Forensics moved quietly around them, documenting every angle, every surface. Cameras clicked. Gloves snapped. Evidence bags whispered open and shut. The rhythm was familiar, almost comforting in its predictability.

He stepped closer to the body again, eyes drawn back to the towel beneath Sen's head.

It hadn't been placed in haste. The fold was clean. Deliberate.

It wasn't mercy.

It was consideration.

"Whoever did this," Malhotra said slowly, "was in control from start to finish."

Khan hesitated. "You think the victim knew him?"

"I think," Malhotra replied, "that the victim didn't believe he was in danger."

That was worse.

People who feared for their lives made mistakes. They fought. They ran. They resisted.

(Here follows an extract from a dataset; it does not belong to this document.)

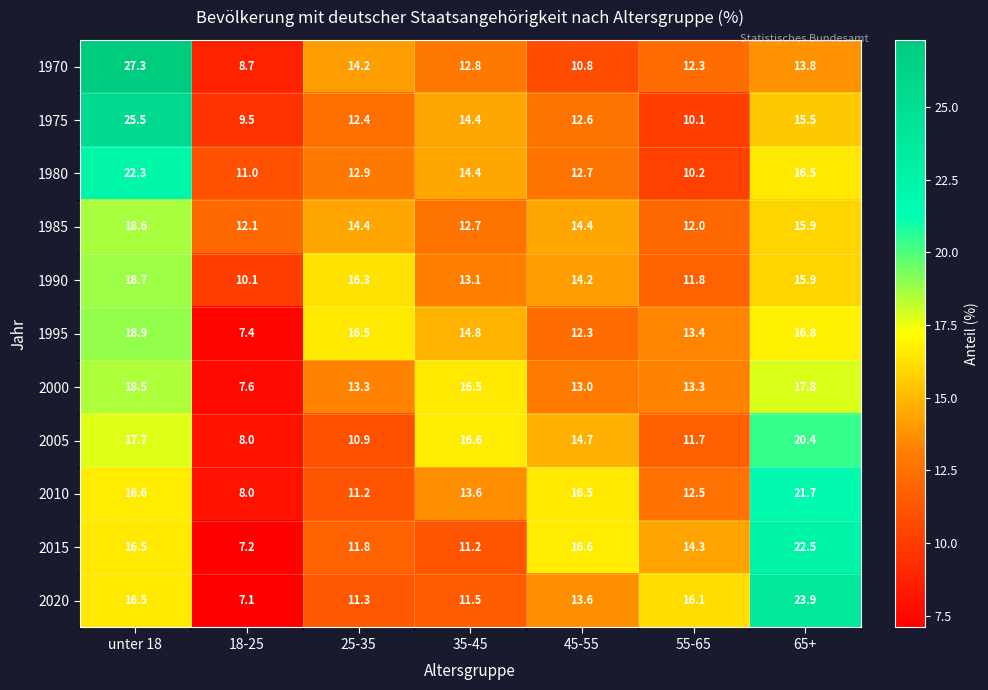

Where does the 1990 series first go above 14?

unter 18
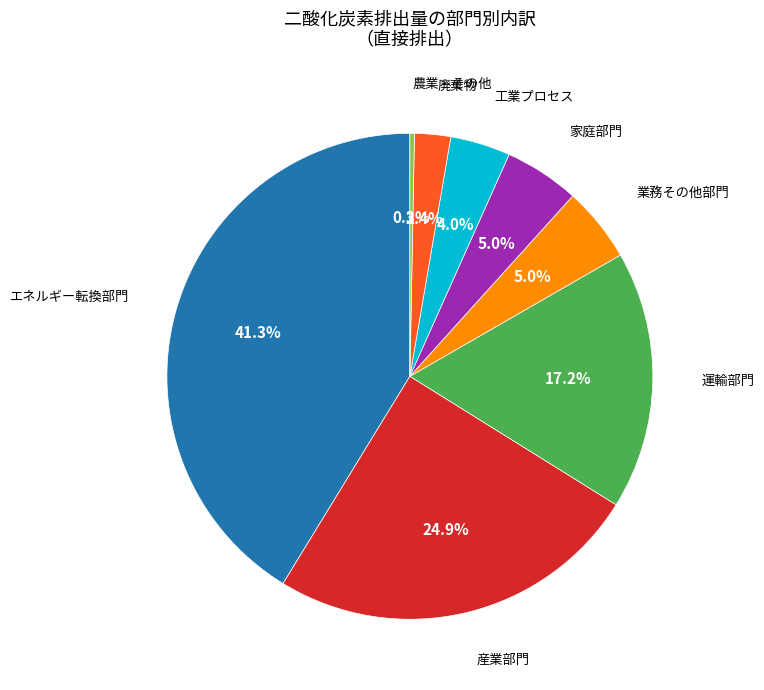

Is there any slice that represents more than half of the pie?

No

Dr. Sen had done none of that.

Malhotra straightened and adjusted his gloves. "Run Sen through everything. Advisory boards. Committees. Ethics panels. Government contracts. Anything involving restricted access or classified review."

Khan raised an eyebrow. "You think this is institutional?"

"I think," Malhotra said, "that five coincidences is negligence."

Khan nodded once and stepped aside to make the call.

Malhotra lingered, letting the room speak to him. The silence wasn't empty—it was curated. Maintained. Like the crime itself.

This wasn't about rage.

This wasn't about revenge.

This was about completion.

Forensics finished photographing the body. A sheet was drawn up, covering Dr. Sen's face with clinical efficiency. Another life reduced to procedure, to paperwork, to a case number that would soon blend into others.

At the doorway, Malhotra paused and looked back one last time.

No cruelty.

No spectacle.

No message.

Just a body, placed with care.

Whoever was doing this didn't want attention.

They wanted results.

And for the first time since the calls had started coming in, Malhotra felt something cold settle into his gut.

This wasn't a man hunting people.

This was something dismantling a system—one piece at a time.